Two quite different approaches to multi-threading

I’ve been working on some code for a client recently that needs to run in a multi-threaded environment. Unfortunately it was never really written with that requirement in mind, or, more likely, the people who wrote the code knew that it needed to be accessed from multiple threads but didn’t really understand quite what that meant. As such I’m doing some fairly hairy refactoring for them. It’s high risk as there are no unit tests and the budget doesn’t really extend to completing the work, let alone “spending extra time” writing unit tests… The code is written in quite a ‘C’ style, most things are simple structs and most data is public and as such member functions fall where they are most conveniently written. Adding correct locking is complicated due to lots of mutable global data, lack of encapsulation and the fact that, at its heart, it’s multi-user server software where one user gets to poke at all the others.

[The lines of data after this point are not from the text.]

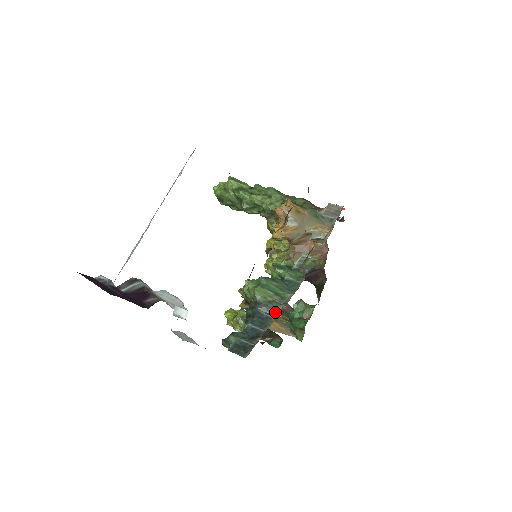
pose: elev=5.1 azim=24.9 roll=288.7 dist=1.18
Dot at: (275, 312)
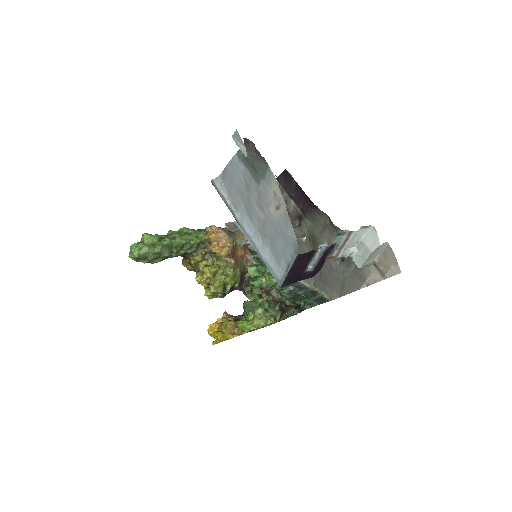
Dot at: occluded
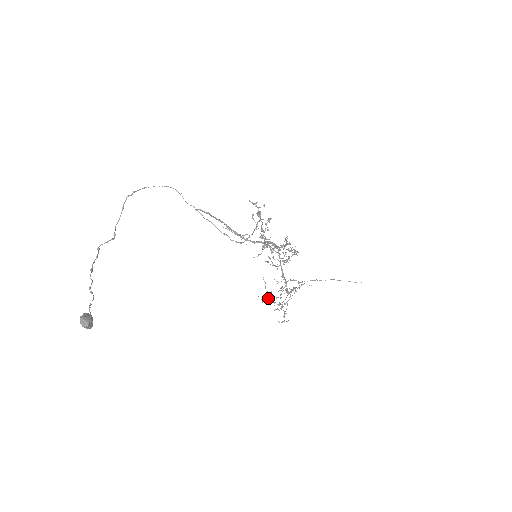
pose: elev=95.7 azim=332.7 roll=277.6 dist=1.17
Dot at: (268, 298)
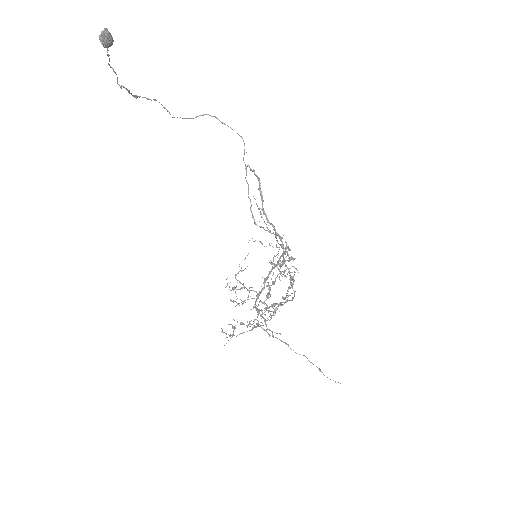
Dot at: (237, 273)
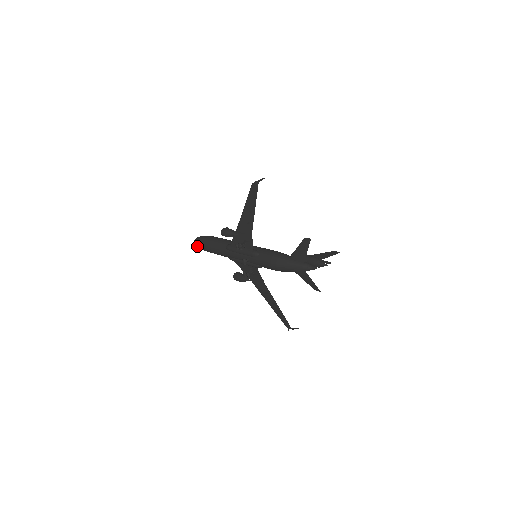
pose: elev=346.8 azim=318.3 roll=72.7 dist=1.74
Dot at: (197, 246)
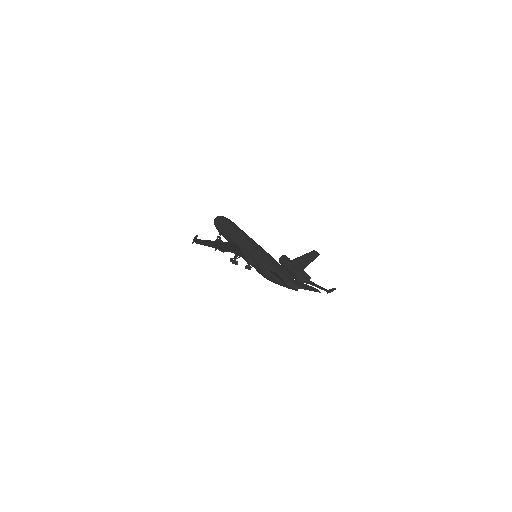
Dot at: occluded
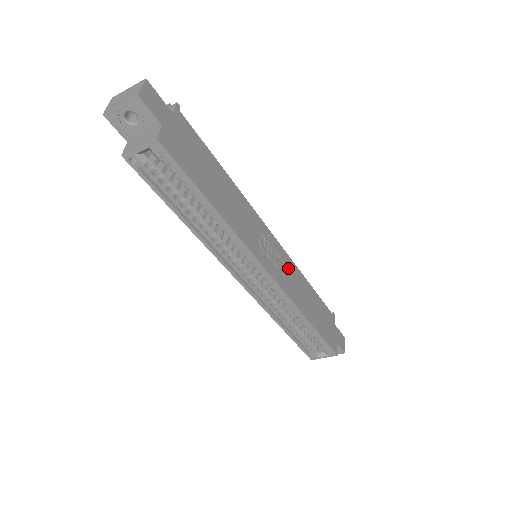
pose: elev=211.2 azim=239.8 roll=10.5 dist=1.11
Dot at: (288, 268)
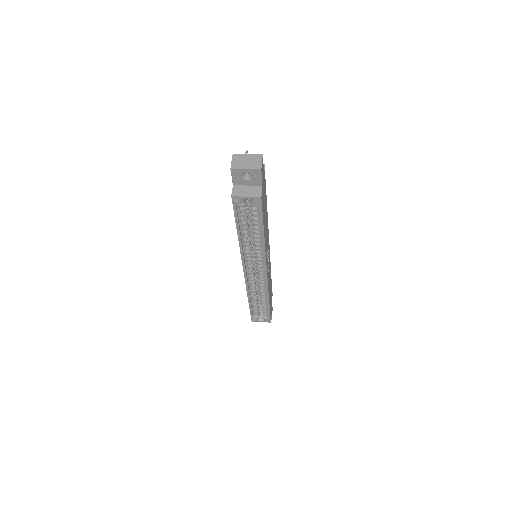
Dot at: (269, 266)
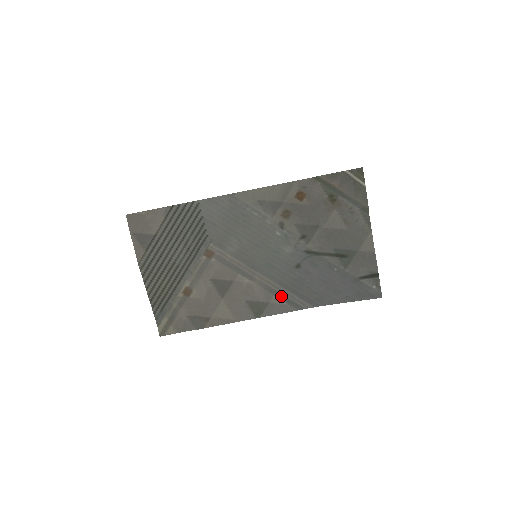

Step zero was to realise that no locking is bad but correct locking was a long way away so I slipped in a single “global lock” to make the system work. It’s stable and not too slow but it doesn’t really ever use more than one thread at a time as almost everything requires that the executing thread holds the “global lock”.

Step one is to add some encapsulation and move things around so that we can one day dream of adding in more fine grained locking - unfortunately this step is a big one.

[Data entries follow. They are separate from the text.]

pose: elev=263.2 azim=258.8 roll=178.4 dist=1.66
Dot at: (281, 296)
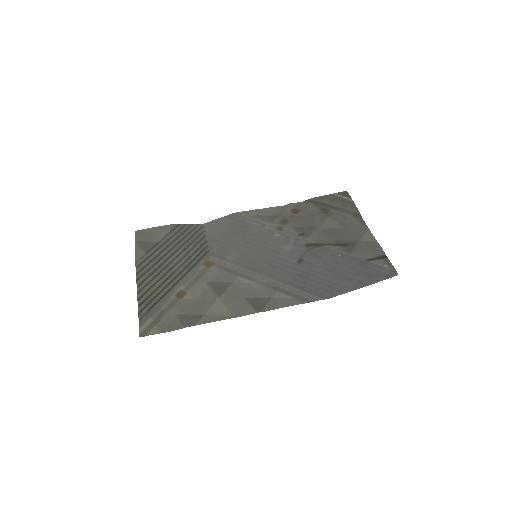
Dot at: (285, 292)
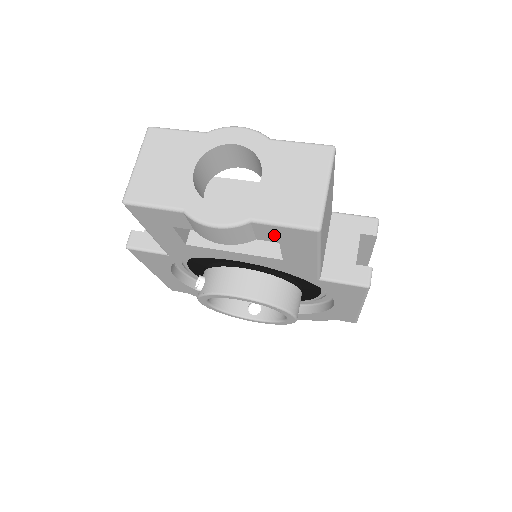
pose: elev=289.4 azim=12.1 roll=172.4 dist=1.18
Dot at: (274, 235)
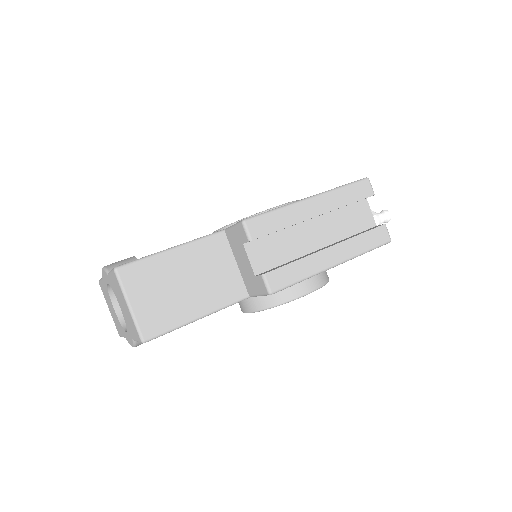
Dot at: occluded
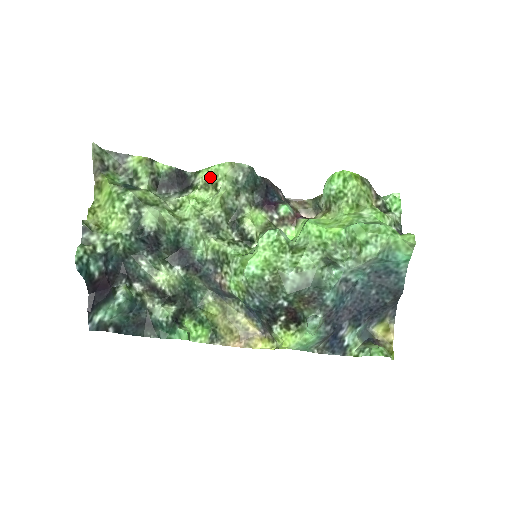
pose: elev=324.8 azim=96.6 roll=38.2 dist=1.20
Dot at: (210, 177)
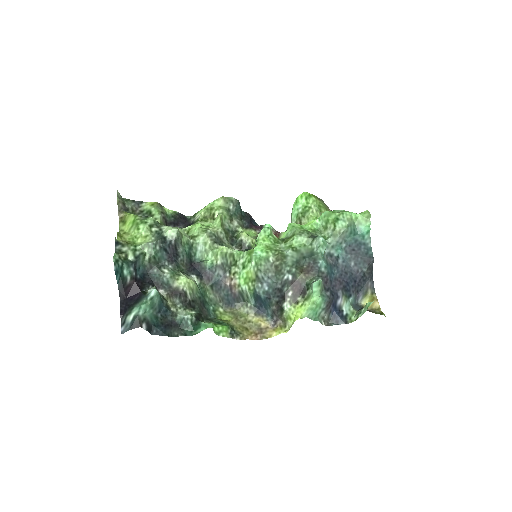
Dot at: (208, 211)
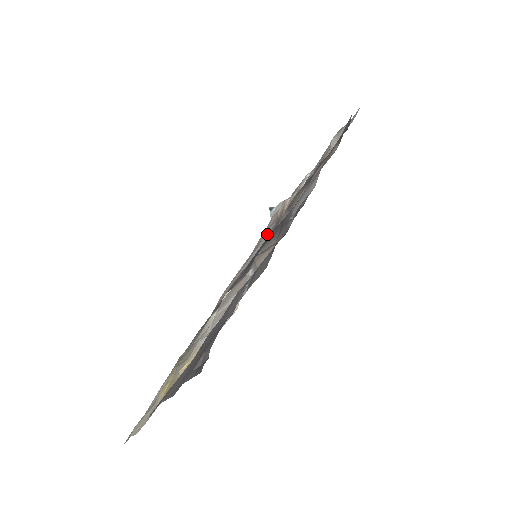
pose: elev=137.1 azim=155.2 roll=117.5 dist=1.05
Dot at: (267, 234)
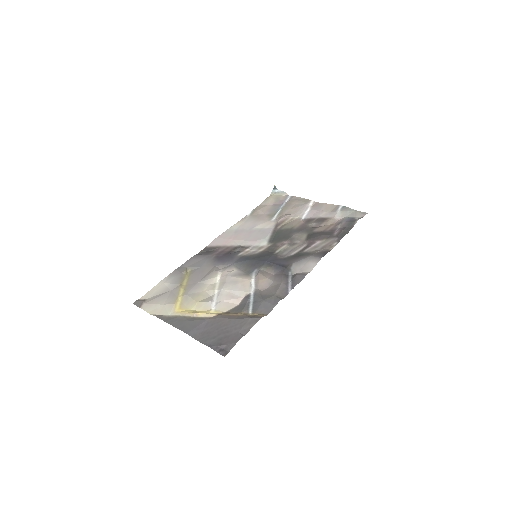
Dot at: (267, 237)
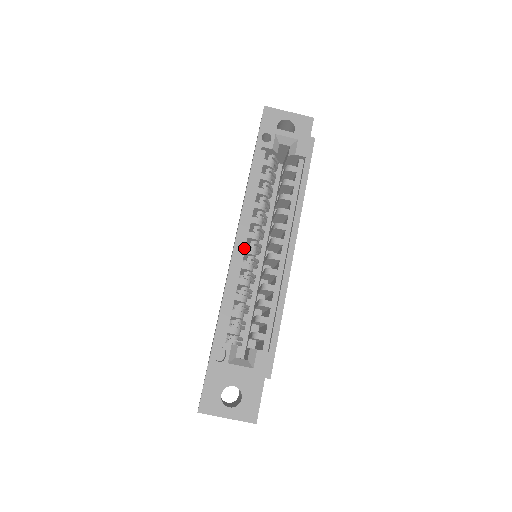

I’m finding it interesting comparing this work to the work I was doing immediately before. I’ve been working on the next big release of The Server Framework and this release will put an Activatable Object at the heart of each connection. This removes the need for locking from the socket object and lots of stuff that’s built on top of it. It means that masses of complex code can be pulled out and thrown away. It’s not a new idea, the socket object is now simply driven by a message queue. Locks are needed to put work items into the queue but during processing we can run without locking, safe in the knowledge that only one thread can ever be processing at a time.

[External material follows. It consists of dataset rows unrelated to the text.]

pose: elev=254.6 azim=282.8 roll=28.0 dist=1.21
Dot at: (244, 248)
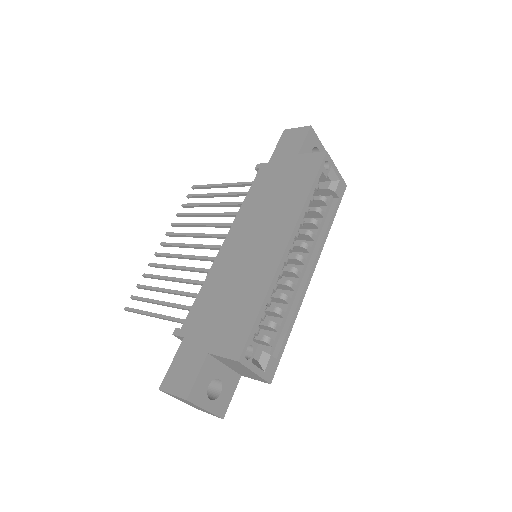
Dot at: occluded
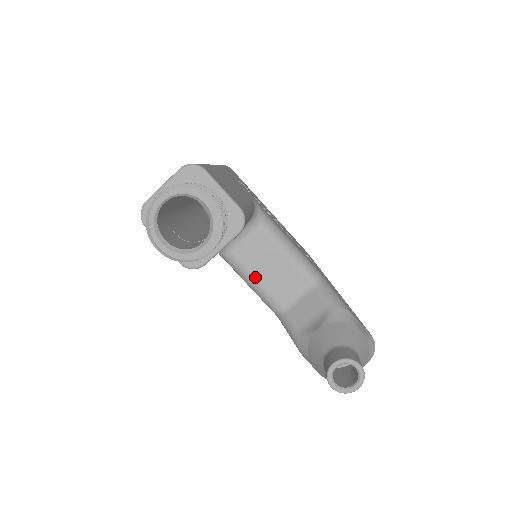
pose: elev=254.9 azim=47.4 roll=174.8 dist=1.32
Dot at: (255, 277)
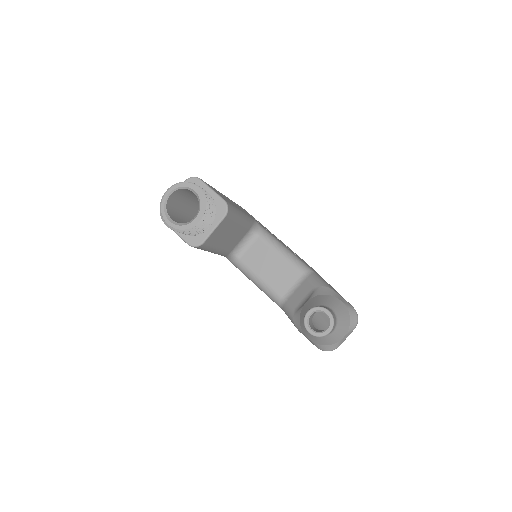
Dot at: (260, 276)
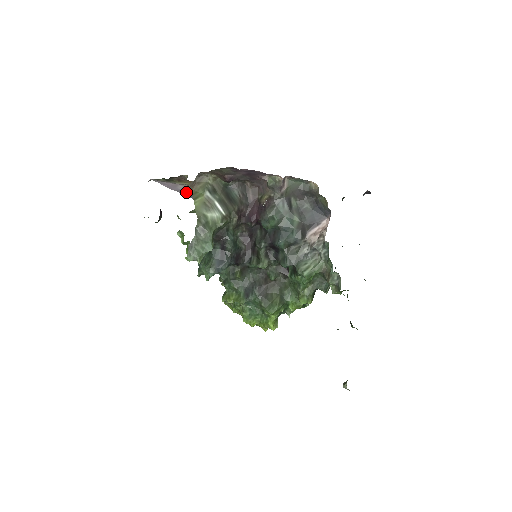
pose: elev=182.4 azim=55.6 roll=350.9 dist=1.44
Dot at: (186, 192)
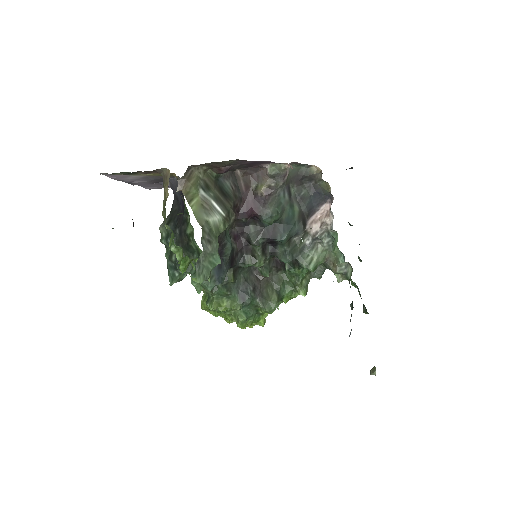
Dot at: (132, 180)
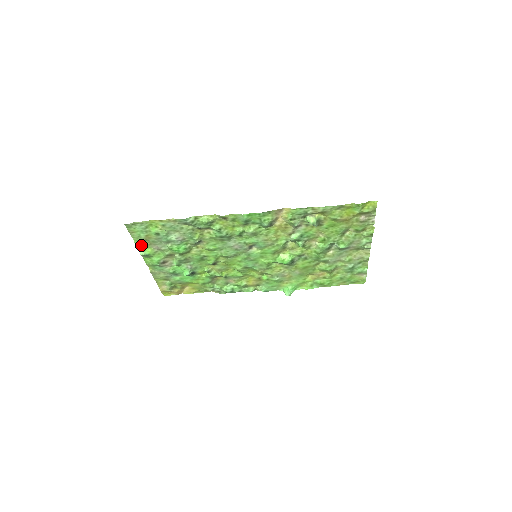
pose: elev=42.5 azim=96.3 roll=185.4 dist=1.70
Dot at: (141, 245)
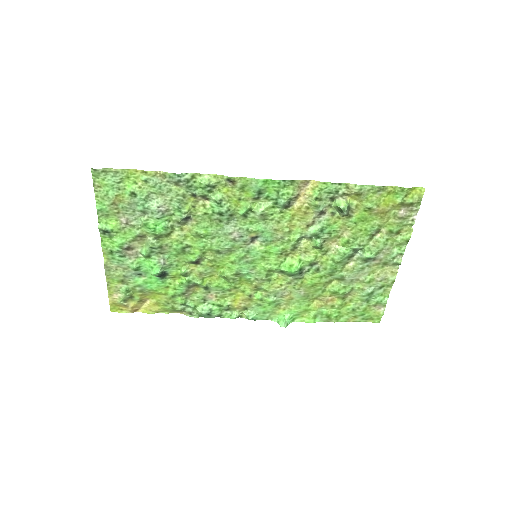
Dot at: (104, 213)
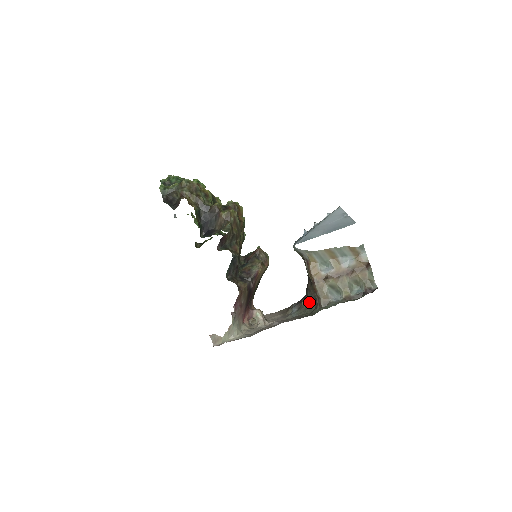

The problem is that making the kind of change that I’m making right now is a massive change. It has led to a complete rewrite of the entire TCP side of The Server Framework. The general pattern is removing locking, because it’s no longer needed and simplifying code because the ways in which it can be called are simpler. The unit tests that I had for the previous version of the code have helped to guide me; yes new tests have been written, but the old ones told me what I needed to test even if they needed to be changed a lot to work with the new code.

With The Server Framework work it was scary but the various layers of tests supported the work and, in general, the code was being made simpler and easier to understand. With the client work there are no tests, huge amounts of the application simply didn’t compile until the changes were complete and, whilst some things are being simplified, others are being made more complex to accommodate changes to make the code thread safe. I expect that with enough iterations the client’s code could shift to using Activatable objects and some of the locking would go away again but I’m not sure we’ll have the luxury of those extra iterations.